November 28, 2024

Politik Uang, Saat Kultur Tak Enakan Mesti Dikompatibelkan dengan Konteks Pemilu

Peneliti Litbang Kompas, Yohan Wahyu menilai kelahiran politik uang tak lepas dari masalah struktur hukum dan masalah kultur. Secara struktur hukum, regulasi untuk mencegah dan mengadili praktik politik uang belum cukup, dan secara kultur, masyarakat Indonesia lekat dengan kebiasaan memberikan uang sebagai tanda terima kasih.

“Secara kultural, masih melekat ucapan terima kasih dengan memberi imbalan. Orang Jawa misalnya, ngasih uang saku, uang jalan. Itu secara kultural sebetulnya gak ada maksud politik uang, tapi karena gak enak kalau gak ngasih. Misal, saya main ke rumah ponakan, gak enak kalau gak ngasih uang. Nah, itu jadi problem ketika itu dikompatibelkan dengan konteks pemilu,” urai Yohan pada diskusi “Awas, Politik Uang di Pemilu 2019” di Cikini, Jakarta Pusat (27/3).
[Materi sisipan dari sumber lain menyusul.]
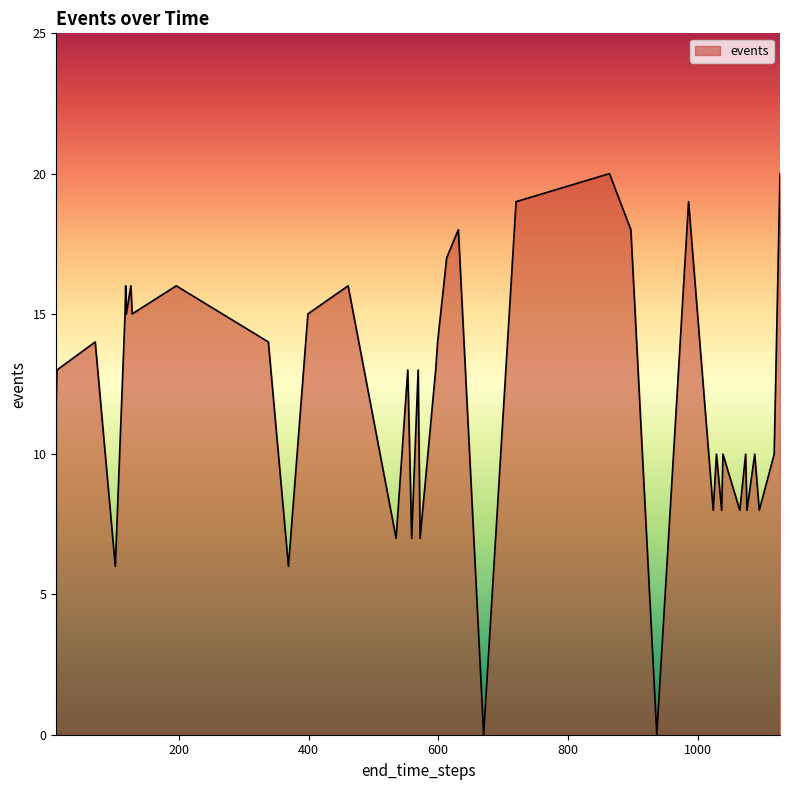

What is the maximum value shown in the chart?

20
Menambahkan Yohan, Peneliti Indonesia Corruption Watch (ICW), Almas Sjafrina berpendapat bahwa politik uang lahir atas ketidakpercayaan peserta pemilu untuk menang dengan cara yang jujur. Dalam hal ini, partai politik semestinya membenahi sistem rekrutmen calon agar yang dicalonkan adalah kader yang memiliki rekam jejak baik dan telah berkontribusi di masyarakat. Jika calon telah dikenal baik oleh masyarakat, politik uang tak dibutuhkan.

“Partai makanya calonkan orang-orang yang memang sudah berbuat banyak kepada publik. Kalau calonnya instan, memang tidak cukup mereka hanya memasang baliho. Tidak ada waktu yang cukup untuk membangun relasi antara calon dengan pemilih. Makanya, akhirnya pakai politik uang,” terang Almas.
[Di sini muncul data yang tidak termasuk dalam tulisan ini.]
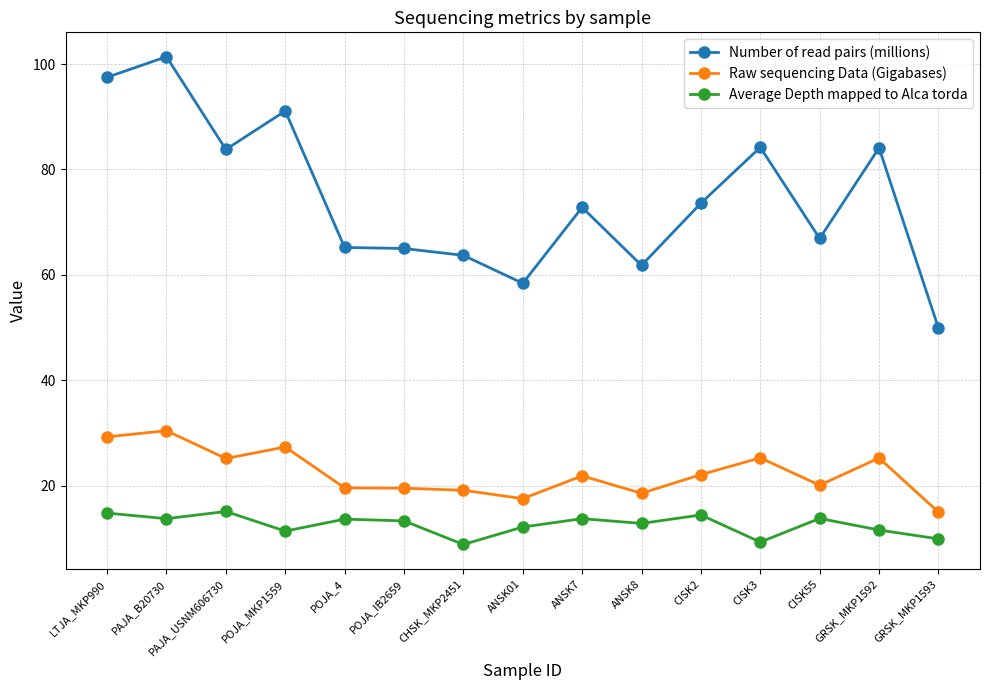

What is the average value of the Average Depth mapped to Alca torda series?

12.6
Survei Litbang Kompas menunjukkan bahwa masyarakat Indonesia semakin permisif pada politik uang. Meskipun mayoritas responden mengatakan menolak politik uang dan memilih sesuia hati nurani, tetapi mayoritas menilai bahwa politik uang sudah membudaya, sulit dihilangkan, dan praktiknya melibatkan semua kalangan. Survei pun menggambarkan, bahwa tinggi rendah tingkat pendidikan dan tua muda usia responden tak mempengaruhi pilihan seseorang untuk menolak politik uang.

“Jadi, pemilih, mau pendidikannya tinggi rendah, bisa jadi menerima. Begitu juga usia. Jangan dipikir milenial yang dianggap kritis itu menolak. Mereka ternyata kalau ditawarin uang, mau juga. Begitu juga dengan gender,” tukas Yohan.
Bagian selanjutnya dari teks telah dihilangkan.